PHILADELPHIA-Welcome to the Philly 411, our monthly column on real estate happenings in the Metro area supplied with intel from David Jacobs, a director at Llenrock Group, a local commercial real estate investment-banking firm. You can also follow their blog here. Opinions are the author's own.
10 Rittenhouse, a soaring luxury condominium at the northeast corner of Philadelphia’s storied Rittenhouse Square developed by ARCWheeler, has fallen into control of the mezzanine lender, locally based union pension fund Delaware Valley Real Estate Investment Fund (DVREIF). Why is this more significant than the average distressed deal? Not only is it a high profile property, but it serves to shed light on the smorgasbord of risk associated with all levels of the capital stack.
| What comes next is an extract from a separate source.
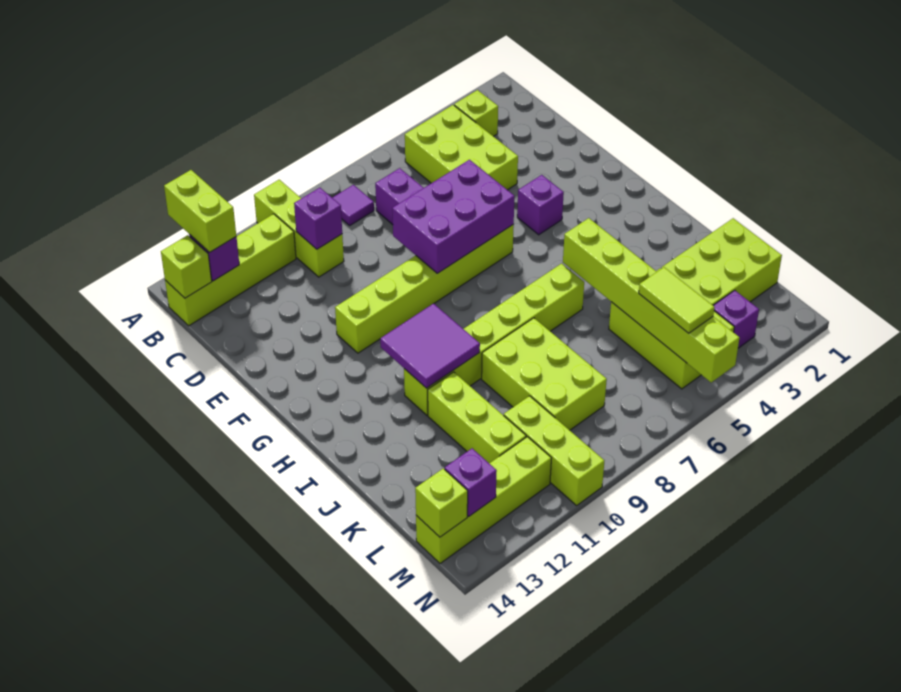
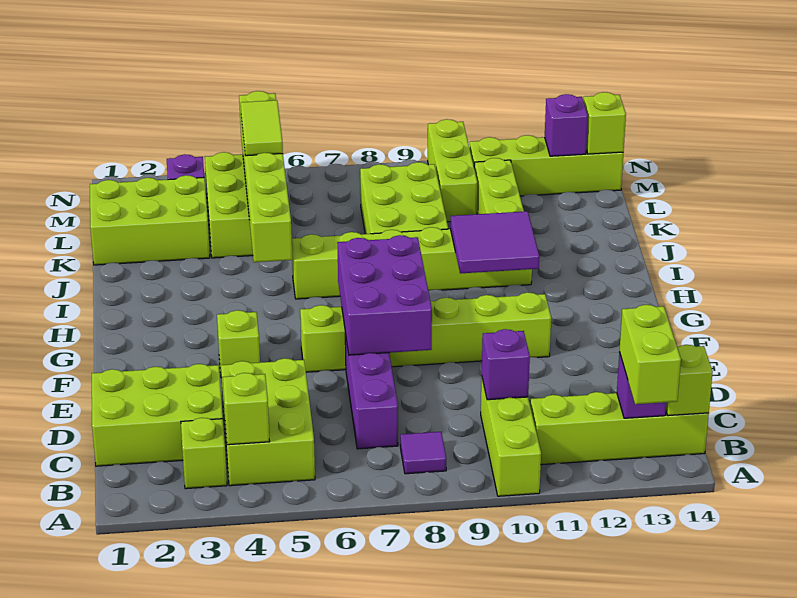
none -> lime 1x1 brick [223,373,270,445]
none -> lime 2x3 brick [92,364,223,466]
purple 2x3 brick [392,160,514,273] -> purple 2x3 brick turned to [337,235,432,355]
purple 1x1 brick [517,175,564,235] -> lime 1x1 brick [217,310,260,378]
The developer sits in the riskiest position of the capital stack, and is the first to lose its equity investment if the deal goes awry. In this case, it was not so much a function of poor location, but one of unforeseen timing issues. Developer ARCWheeler got in at the right time in 2004-05. However, there were unforeseen litigation issues with zoning and the neighborhood association that delayed the start of construction for years. As time elapsed, the luxury condo market gradually passed them by. When they were finally ready to build and start pre-selling units, many condo buyers had already purchased elsewhere. Additionally, those potential buyers who had not yet purchased were stuck with their McMansions in the suburbs, and could not afford to buy until their current houses were sold. Additionally making transactions difficult was the ability to obtain jumbo mortgage financing (for home loans greater than $400,000) in a suppressed credit environment.
Next we have niche mezzanine lender DVREIF. It is worth pointing out that many people get confused about mezzanine loans. While they are often described as subordinated debt or a second mortgage, the loans are not collateralized by the property. Rather they are secured by the partnership interest of the sponsor (equity). This allows the mezz lender, as in the case with 10 Rittenhouse, to take over the equity interest in the property by taking over operations and management of the deal should the borrower default on the mezzanine loan. This allows the mezzanine lender to protect their interest in the deal. If the mezzanine lender decides at some point that the deal is no longer salvageable, only then would they raise the white flag and default on the loan payments, allowing the senior lender to foreclose on the property.
The interesting interplay between a mezzanine lender and a senior lender begins with the drawing of loan documents between the senior lender and the developer, or sponsor of the deal. Many senior lenders do not allow mezzanine loans to be made for the sake of securing their interest in the property. Not only do mezz loans impact the cash flow available to service the senior debt, but it also could drastically impact the way that lender interfaces with their client. If, in the case of 10 Rittenhouse, the original borrower triggers a default on the mezzanine loan, the mezzanine lender usurps the borrowers position, and begins making debt service payments to the senior lender in the original borrower’s place. Furthermore, mezzanine lenders have different prerogatives than do borrowers in some cases.
Obviously, neither wants to lose their investment, but take DVREIF as an example. They act as a mezzanine lender only for construction deals. This is because they represent construction union pension money, and it serves as an additional incentive not only to invest money for a solid return, but also to create jobs for union workers. This added bonus often makes DVREIF a cheaper alternative to competing sources of mezzanine financing, one that many area developers take advantage of, especially if they are building within city limits, where building with union labor is essentially a must (unless you want a giant inflatable rat in front of your project to be the least of your problems).
Finally we have the senior lender, in this case iStar Financial. Normally, suggesting that the senior lender is purposely trying to defraud the borrowers is an argument with little merit. A lender typically has no reason to prevent a borrower from servicing the debt on a property. As long as the lender is getting paid what they are owed on time, they are generally happy, especially today given all the other troubled loans that likely are scattered throughout their commercial and residential portfolios.
However, because this is a residential condo deal, and the only income being generated is by the ground floor commercial condominiums and the relatively few sales that have taken place, there is no significant constant stream of cash flow. Rather than wait for what may seem like an imminent default by the borrower, the lender may decide to actively work against the borrower, looking for any clauses in the loan documents that could possibly trigger a default. They would do this in order to foreclose on the property and recoup a portion of their original $216.5-million investment so they could write down and subsequently clear this gargantuan loan from their books. With many troubled commercial lenders dealing with regulatory authorities, sometimes the best interests of the property are overshadowed by the lender’s interests at a much higher level.
This of course is bad news for all those involved with the deal, because instead of working together towards a common goal (i.e. doing whatever it takes to sell units briskly at the highest price possible) parties work against one another. 10 Rittenhouse is essentially an amalgamation of the complex issues and various vantage points expressed above by the various members of the capital stack. Understanding how the parties’ interests can be in conflict with one another, we can begin to understand the stagnation of progress in any direction that so many of us have been waiting for in the marketplace.